Exercise input Start Marker

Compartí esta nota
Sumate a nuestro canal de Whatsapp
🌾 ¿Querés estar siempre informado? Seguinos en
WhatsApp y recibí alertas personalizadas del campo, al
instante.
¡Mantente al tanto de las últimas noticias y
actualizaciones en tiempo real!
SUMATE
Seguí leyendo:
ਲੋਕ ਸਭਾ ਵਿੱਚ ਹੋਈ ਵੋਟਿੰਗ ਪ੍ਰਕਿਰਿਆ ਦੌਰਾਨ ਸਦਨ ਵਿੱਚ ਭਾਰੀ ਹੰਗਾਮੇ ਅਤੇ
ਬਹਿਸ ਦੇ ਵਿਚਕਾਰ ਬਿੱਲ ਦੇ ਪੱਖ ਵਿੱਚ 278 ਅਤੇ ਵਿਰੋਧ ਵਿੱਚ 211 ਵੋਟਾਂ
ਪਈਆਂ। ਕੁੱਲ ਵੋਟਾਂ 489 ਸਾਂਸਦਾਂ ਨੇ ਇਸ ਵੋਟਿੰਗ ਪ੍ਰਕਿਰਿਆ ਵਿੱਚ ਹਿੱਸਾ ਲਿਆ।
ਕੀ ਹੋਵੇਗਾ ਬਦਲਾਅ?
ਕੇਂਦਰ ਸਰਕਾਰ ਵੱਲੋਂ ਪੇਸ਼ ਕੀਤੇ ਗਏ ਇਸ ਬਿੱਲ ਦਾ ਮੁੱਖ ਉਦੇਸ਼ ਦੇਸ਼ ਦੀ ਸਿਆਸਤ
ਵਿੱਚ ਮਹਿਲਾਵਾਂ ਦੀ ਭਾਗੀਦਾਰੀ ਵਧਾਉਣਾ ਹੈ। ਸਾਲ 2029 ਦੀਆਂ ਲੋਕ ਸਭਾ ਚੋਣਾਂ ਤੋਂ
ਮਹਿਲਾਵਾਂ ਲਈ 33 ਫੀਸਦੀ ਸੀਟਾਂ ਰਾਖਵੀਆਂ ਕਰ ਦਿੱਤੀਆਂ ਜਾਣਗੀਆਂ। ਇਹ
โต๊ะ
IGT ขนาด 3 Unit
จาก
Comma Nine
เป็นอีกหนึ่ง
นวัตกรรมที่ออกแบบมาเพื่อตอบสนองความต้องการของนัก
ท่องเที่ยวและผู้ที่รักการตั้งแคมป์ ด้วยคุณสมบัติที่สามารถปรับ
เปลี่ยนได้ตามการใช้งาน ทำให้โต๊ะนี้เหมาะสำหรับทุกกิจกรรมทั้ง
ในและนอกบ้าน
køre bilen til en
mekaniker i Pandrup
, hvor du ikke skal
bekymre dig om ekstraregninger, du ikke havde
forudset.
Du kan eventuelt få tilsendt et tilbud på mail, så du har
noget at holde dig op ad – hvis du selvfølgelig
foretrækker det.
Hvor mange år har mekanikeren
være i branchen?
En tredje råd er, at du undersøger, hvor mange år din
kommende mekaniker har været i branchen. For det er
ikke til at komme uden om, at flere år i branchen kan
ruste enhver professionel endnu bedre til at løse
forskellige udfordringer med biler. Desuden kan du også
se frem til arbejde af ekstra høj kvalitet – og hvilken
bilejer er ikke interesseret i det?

Exercise input End Marker

What the task requires> Copy the listing word for word, beginning with its first line and ending after the line that contains "kommende mekaniker har".

Answer area>
Compartí esta nota
Sumate a nuestro canal de Whatsapp
🌾 ¿Querés estar siempre informado? Seguinos en
WhatsApp y recibí alertas personalizadas del campo, al
instante.
¡Mantente al tanto de las últimas noticias y
actualizaciones en tiempo real!
SUMATE
Seguí leyendo:
ਲੋਕ ਸਭਾ ਵਿੱਚ ਹੋਈ ਵੋਟਿੰਗ ਪ੍ਰਕਿਰਿਆ ਦੌਰਾਨ ਸਦਨ ਵਿੱਚ ਭਾਰੀ ਹੰਗਾਮੇ ਅਤੇ
ਬਹਿਸ ਦੇ ਵਿਚਕਾਰ ਬਿੱਲ ਦੇ ਪੱਖ ਵਿੱਚ 278 ਅਤੇ ਵਿਰੋਧ ਵਿੱਚ 211 ਵੋਟਾਂ
ਪਈਆਂ। ਕੁੱਲ ਵੋਟਾਂ 489 ਸਾਂਸਦਾਂ ਨੇ ਇਸ ਵੋਟਿੰਗ ਪ੍ਰਕਿਰਿਆ ਵਿੱਚ ਹਿੱਸਾ ਲਿਆ।
ਕੀ ਹੋਵੇਗਾ ਬਦਲਾਅ?
ਕੇਂਦਰ ਸਰਕਾਰ ਵੱਲੋਂ ਪੇਸ਼ ਕੀਤੇ ਗਏ ਇਸ ਬਿੱਲ ਦਾ ਮੁੱਖ ਉਦੇਸ਼ ਦੇਸ਼ ਦੀ ਸਿਆਸਤ
ਵਿੱਚ ਮਹਿਲਾਵਾਂ ਦੀ ਭਾਗੀਦਾਰੀ ਵਧਾਉਣਾ ਹੈ। ਸਾਲ 2029 ਦੀਆਂ ਲੋਕ ਸਭਾ ਚੋਣਾਂ ਤੋਂ
ਮਹਿਲਾਵਾਂ ਲਈ 33 ਫੀਸਦੀ ਸੀਟਾਂ ਰਾਖਵੀਆਂ ਕਰ ਦਿੱਤੀਆਂ ਜਾਣਗੀਆਂ। ਇਹ
โต๊ะ
IGT ขนาด 3 Unit
จาก
Comma Nine
เป็นอีกหนึ่ง
นวัตกรรมที่ออกแบบมาเพื่อตอบสนองความต้องการของนัก
ท่องเที่ยวและผู้ที่รักการตั้งแคมป์ ด้วยคุณสมบัติที่สามารถปรับ
เปลี่ยนได้ตามการใช้งาน ทำให้โต๊ะนี้เหมาะสำหรับทุกกิจกรรมทั้ง
ในและนอกบ้าน
køre bilen til en
mekaniker i Pandrup
, hvor du ikke skal
bekymre dig om ekstraregninger, du ikke havde
forudset.
Du kan eventuelt få tilsendt et tilbud på mail, så du har
noget at holde dig op ad – hvis du selvfølgelig
foretrækker det.
Hvor mange år har mekanikeren
være i branchen?
En tredje råd er, at du undersøger, hvor mange år din
kommende mekaniker har været i branchen. For det er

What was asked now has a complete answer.